• Records for the task
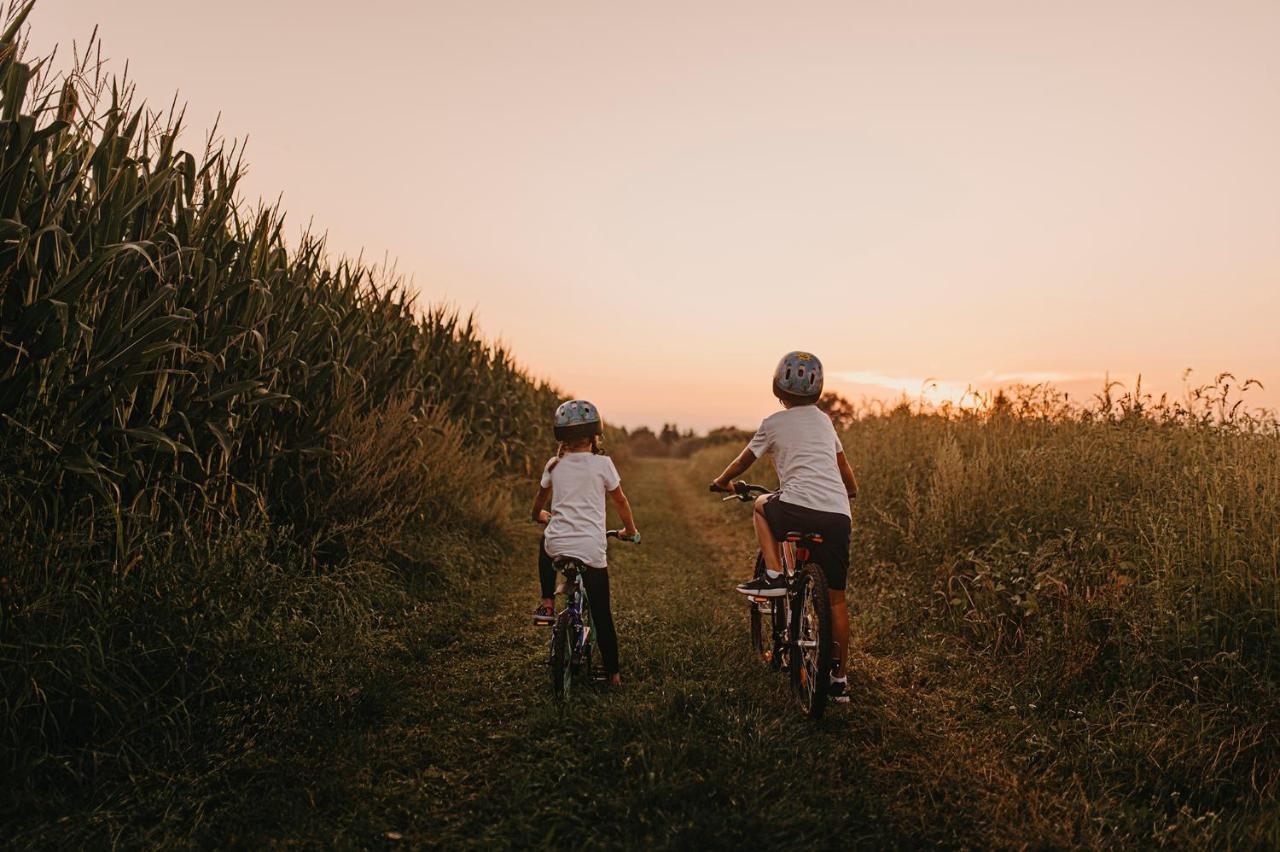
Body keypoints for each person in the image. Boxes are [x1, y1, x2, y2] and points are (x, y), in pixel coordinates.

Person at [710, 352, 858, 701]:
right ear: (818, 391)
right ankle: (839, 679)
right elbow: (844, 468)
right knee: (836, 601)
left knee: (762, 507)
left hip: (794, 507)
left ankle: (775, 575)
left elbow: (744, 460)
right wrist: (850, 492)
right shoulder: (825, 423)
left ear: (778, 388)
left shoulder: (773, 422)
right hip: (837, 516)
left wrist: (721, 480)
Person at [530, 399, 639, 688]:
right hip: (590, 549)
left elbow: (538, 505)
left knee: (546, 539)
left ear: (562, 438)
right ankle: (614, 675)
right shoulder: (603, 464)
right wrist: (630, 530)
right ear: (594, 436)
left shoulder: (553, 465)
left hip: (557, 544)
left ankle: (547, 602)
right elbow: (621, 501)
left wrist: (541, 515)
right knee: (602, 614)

• Directions
Restate the material above exactly. Exclude all pictures.

• Expected answer
Body keypoints for each person in the image. Boxes are [x1, y1, x2, y2] and points are (x, y), in pixel coordinates.

Person at [710, 352, 858, 701]:
right ear: (818, 391)
right ankle: (839, 679)
right elbow: (844, 468)
right knee: (836, 601)
left knee: (762, 507)
left hip: (794, 507)
left ankle: (775, 575)
left elbow: (744, 460)
right wrist: (850, 492)
right shoulder: (825, 423)
left ear: (778, 388)
left shoulder: (773, 422)
right hip: (837, 516)
left wrist: (721, 480)
Person at [530, 399, 639, 688]:
right hip: (590, 549)
left elbow: (538, 505)
left knee: (546, 539)
left ear: (562, 438)
right ankle: (614, 675)
right shoulder: (603, 464)
right wrist: (630, 530)
right ear: (594, 436)
left shoulder: (553, 465)
left hip: (557, 544)
left ankle: (547, 602)
right elbow: (621, 501)
left wrist: (541, 515)
right knee: (602, 614)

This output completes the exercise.